A small, diverse permaculture farm (and now, Bakery!) in beautiful SE Minnesota - our dream come true life focused on Local Food, Local Art, Local Music.
Thursday, July 7, 2011
Veggie Garden Show & Tell
Now that we are beginning to enjoy the fruits of our labors at nearly every meal, I thought I should give you a little veggie garden tour. Despite getting a month-late start, the past two weeks have been great growing weather and it is starting to catch up to where it should be.
Of course we must have squash blossoms at Squash Blossom Farm! All the varieties of both summer and winter squash are suddenly blooming exuberantly -we ate blossoms in our garden salad yesterday.
The golden zucchinis are ready to begin harvesting.
Brendan planted carrot seeds just 4 weeks ago, but they are growing fast.
We have been eating rainbow swiss chard and a couple varieties of lettuce for a while already.
Now we have snow peas galore!
The poblano peppers, the first peppers I planted, have cute little peppers growing. Can't wait for chile rellenos!
The potatoes are in bloom. this year we have the standard Pontiac Red, Kennebec, Yukon Gold, and a few mixed of heirlooms- including Cranberry and All-Blue.
Cabbages are beginning to form little heads.
Look at our lovely raspberry patch! Sara and Cadence dug 75 canes from somebody's yard they wanted cleared two Novembers ago, so this is their first significant crop.
Brendan spent lots of time weeding it out and Bethany and I staked and wired the rows.
The berries are now coming on fast and furiously -- they are so scrumptious!
We have a few gooseberry bushes that are also loaded with berries, just beginning to color. Must keep chickens out of berry patch!!
The beans were only planted a few weeks ago, but they are beginning to climb and some have blossom buds.
We have a few watermelon and cantaloupe vines, and after just sitting there reluctantly for weeks, they are starting to stretch out and explore.
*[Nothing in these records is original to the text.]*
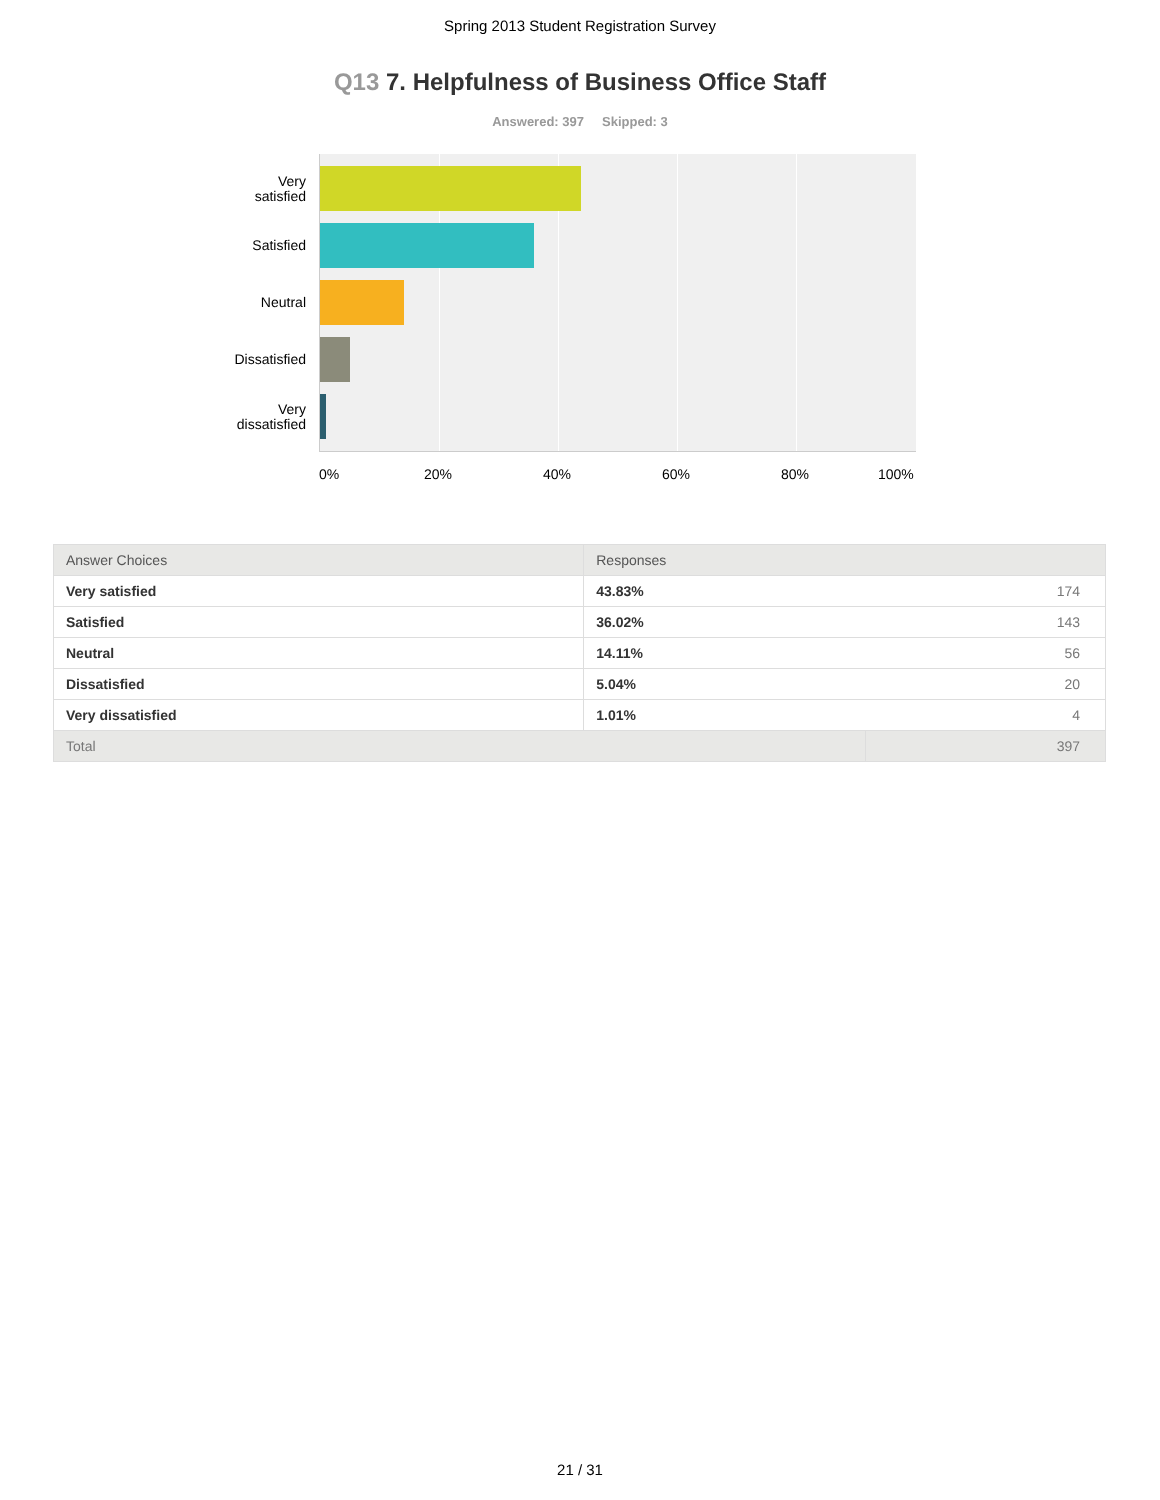Spring 2013 Student Registration Survey
Q13 7. Helpfulness of Business Office Staff
Answered: 397 Skipped: 3
Very
satisfied
Satisfied
Neutral
Dissatisfied
Very
dissatisfied
0% 20% 40% 60% 80% 100%
| Answer Choices | Responses | |
| --- | --- | --- |
| Very satisfied | 43.83% | 174 |
| Satisfied | 36.02% | 143 |
| Neutral | 14.11% | 56 |
| Dissatisfied | 5.04% | 20 |
| Very dissatisfied | 1.01% | 4 |
| Total | | 397 |
21 / 31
Trellising the tomatoes is always a dilemma. This year I finally bit the bullet and invested in several cattle panels ($$!) as recommended by Mother Earth News. As the plants grow, we just weave the branches through the openings. The panels were so fast to install, are wonderfully strong and sturdy, and will store flat. I got enough for about half of our 60 tomato plants and if we like them, I will purchase a few more next year. If we decide we don't like them for trellising, we can always use them for livestock fencing.
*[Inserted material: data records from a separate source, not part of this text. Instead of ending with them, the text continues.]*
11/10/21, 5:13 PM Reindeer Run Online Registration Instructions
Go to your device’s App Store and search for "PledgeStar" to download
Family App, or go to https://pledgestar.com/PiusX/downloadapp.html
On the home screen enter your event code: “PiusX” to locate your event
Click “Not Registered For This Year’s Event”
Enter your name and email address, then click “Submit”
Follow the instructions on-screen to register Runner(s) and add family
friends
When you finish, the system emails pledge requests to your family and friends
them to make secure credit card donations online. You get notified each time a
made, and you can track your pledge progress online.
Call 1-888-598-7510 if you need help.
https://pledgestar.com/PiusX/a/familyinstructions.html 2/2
The tomatoes are now all blossoming and some are setting fruit.
This morning I found the first tiny cucumber starting - maybe it will be ready the same time as the first tomatoes for tabouli.
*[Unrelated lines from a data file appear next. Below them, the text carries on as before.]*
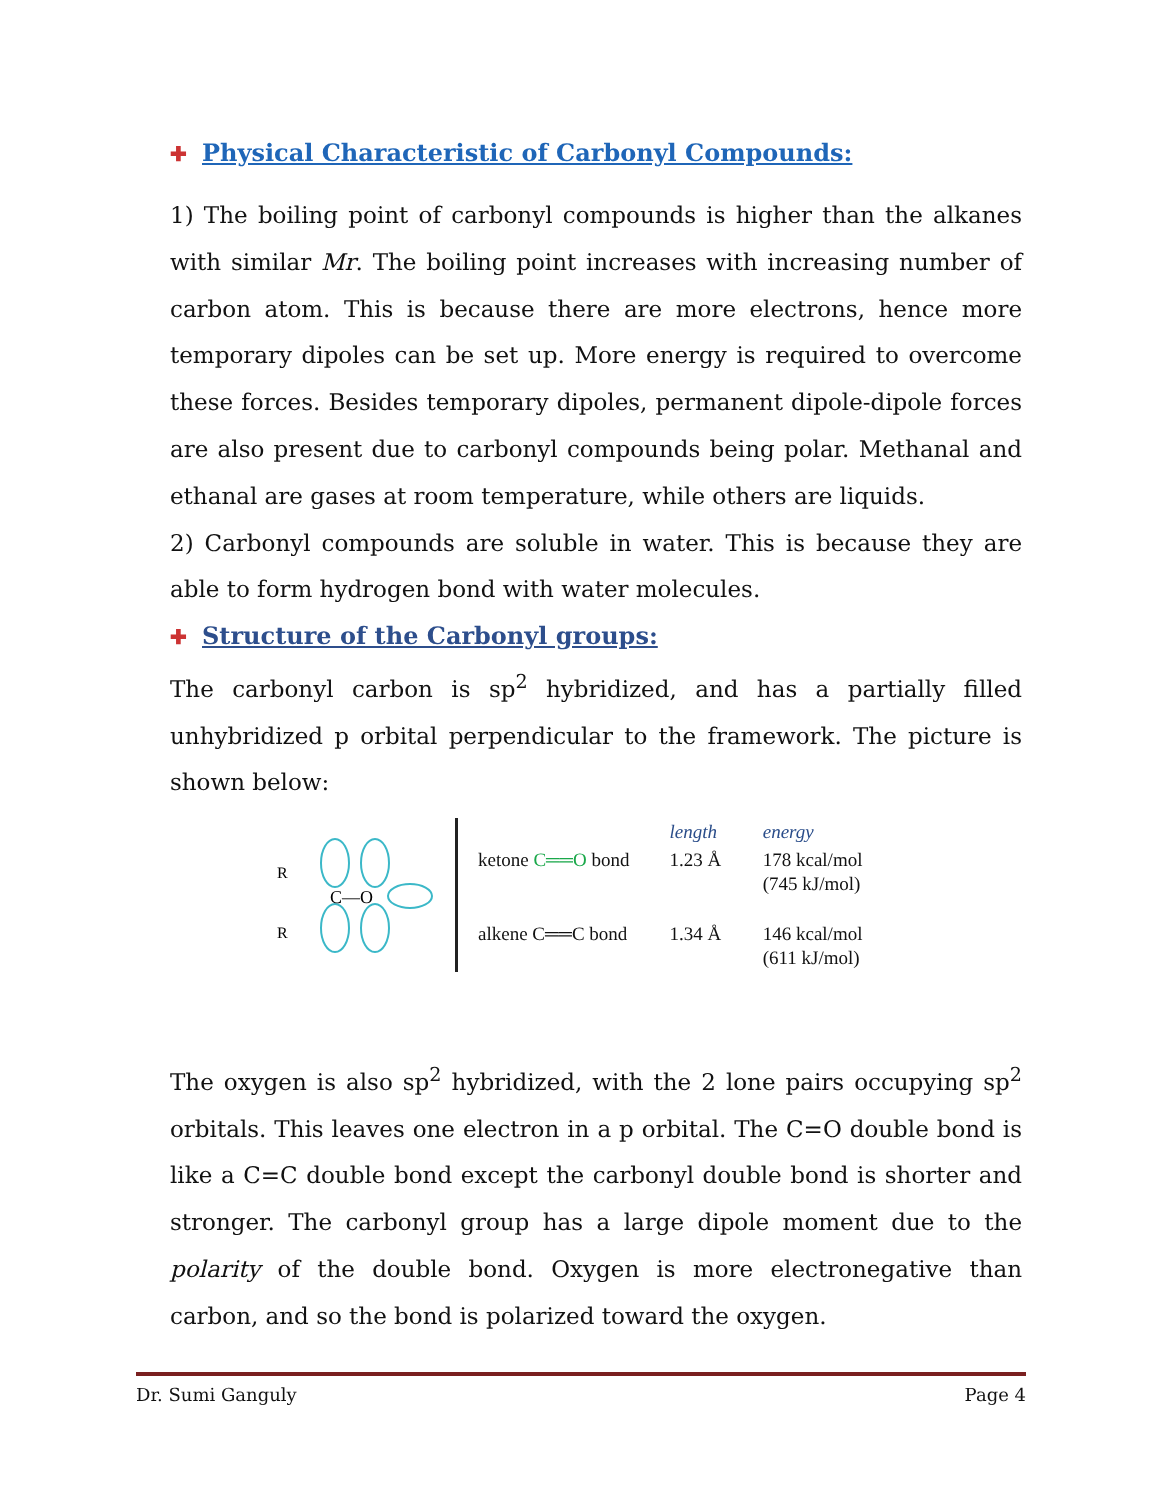✚ Physical Characteristic of Carbonyl Compounds:
1) The boiling point of carbonyl compounds is higher than the alkanes with similar Mr. The boiling point increases with increasing number of carbon atom. This is because there are more electrons, hence more temporary dipoles can be set up. More energy is required to overcome these forces. Besides temporary dipoles, permanent dipole-dipole forces are also present due to carbonyl compounds being polar. Methanal and ethanal are gases at room temperature, while others are liquids.
2) Carbonyl compounds are soluble in water. This is because they are able to form hydrogen bond with water molecules.
✚ Structure of the Carbonyl groups:
The carbonyl carbon is sp<sup>2</sup> hybridized, and has a partially filled unhybridized p orbital perpendicular to the framework. The picture is shown below:
R
R
C—O
| | length | energy |
| --- | --- | --- |
| ketone C══O bond | 1.23 Å | 178 kcal/mol (745 kJ/mol) |
| alkene C══C bond | 1.34 Å | 146 kcal/mol (611 kJ/mol) |
The oxygen is also sp<sup>2</sup> hybridized, with the 2 lone pairs occupying sp<sup>2</sup> orbitals. This leaves one electron in a p orbital. The C=O double bond is like a C=C double bond except the carbonyl double bond is shorter and stronger. The carbonyl group has a large dipole moment due to the polarity of the double bond. Oxygen is more electronegative than carbon, and so the bond is polarized toward the oxygen.
Dr. Sumi Ganguly Page 4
Eggplant finally has buds.
This is the tidiest our garden has ever looked, thanks to our industrious interns! They are proud of their work (rightfully so!) and having fun cooking meals from food grown by their own hands.
In September 2008, we dived into our dream of creating a small, sustainable farm. Neither of us has previous farming experience, but we have enthusiasm and many ideas for this little 10-acre farmstead.